A natural Facebook candidate both dominates the news cycle and stokes emotions — which, in turn, increases that person’s ability to raise money. Once campaigns realize that divisive rhetoric pays, the incentive to up the ante with hyperpartisan ads and misinformation grows. And the campaigns have certainly taken notice.

“I believe Facebook was a great platform for the president,” Mr. Trump’s 2020 campaign manager, Brad Parscale, told me in 2018 in reference to the platform’s ability to raise money and get supporters out to rallies in the last election.

The inverse effect is equally powerful: Just look at the 2020 hopeful Joe Biden. He entered the presidential contest as a big spender on Facebook ads, only to cut back substantially. As Shane Goldmacher reported in The Times last week, the Biden campaign spent just $32,000 on Facebook ads in September, behind almost every Democratic candidate. Strategists suggested the former vice president was seeing few returns on the platform.
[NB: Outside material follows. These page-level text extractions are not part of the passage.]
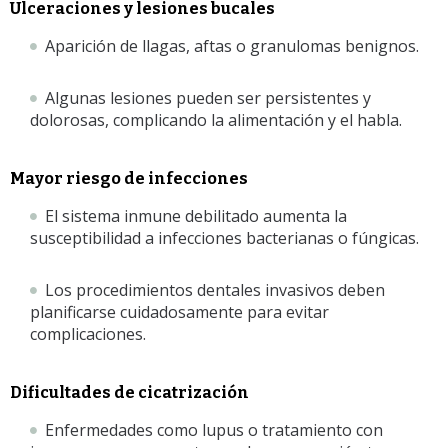
Ulceraciones y lesiones bucales
Aparición de llagas, aftas o granulomas benignos.
Algunas lesiones pueden ser persistentes y
dolorosas, complicando la alimentación y el habla.
Mayor riesgo de infecciones
El sistema inmune debilitado aumenta la
susceptibilidad a infecciones bacterianas o fúngicas.
Los procedimientos dentales invasivos deben
planificarse cuidadosamente para evitar
complicaciones.
Dificultades de cicatrización
Enfermedades como lupus o tratamiento con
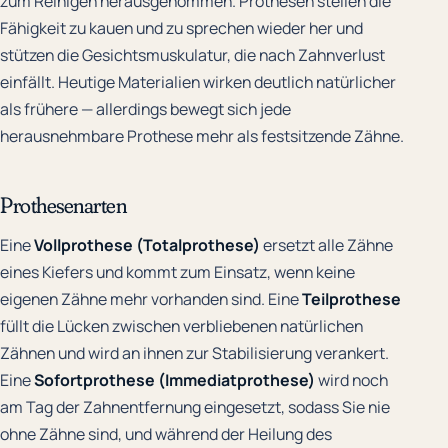
zum Reinigen herausgenommen. Prothesen stellen die
Fähigkeit zu kauen und zu sprechen wieder her und
stützen die Gesichtsmuskulatur, die nach Zahnverlust
einfällt. Heutige Materialien wirken deutlich natürlicher
als frühere — allerdings bewegt sich jede
herausnehmbare Prothese mehr als festsitzende Zähne.
Prothesenarten
Eine
Vollprothese (Totalprothese)
ersetzt alle Zähne
eines Kiefers und kommt zum Einsatz, wenn keine
eigenen Zähne mehr vorhanden sind. Eine
Teilprothese
füllt die Lücken zwischen verbliebenen natürlichen
Zähnen und wird an ihnen zur Stabilisierung verankert.
Eine
Sofortprothese (Immediatprothese)
wird noch
am Tag der Zahnentfernung eingesetzt, sodass Sie nie
ohne Zähne sind, und während der Heilung des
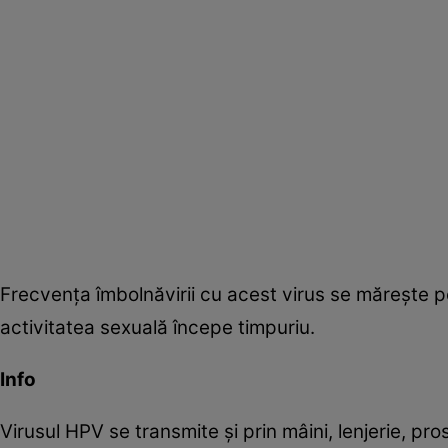
Frecvenţa îmbolnăvirii cu acest virus se măreşte 
activitatea sexuală începe timpuriu.
Info
Virusul HPV se transmite şi prin mâini, lenjerie, pr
It’s probably because of his moderate positions and don’t-rock-the-boat campaigning style, which, according to a former Sanders strategist, Keegan Goudiss, “hasn’t thrown the kind of red meat he needs to throw to do well online.” Meanwhile, the Trump campaign spent over $1.5 million for ads in just the past week, some of which featured debunked or misleading claims, according to Popular Information’s Judd Legum.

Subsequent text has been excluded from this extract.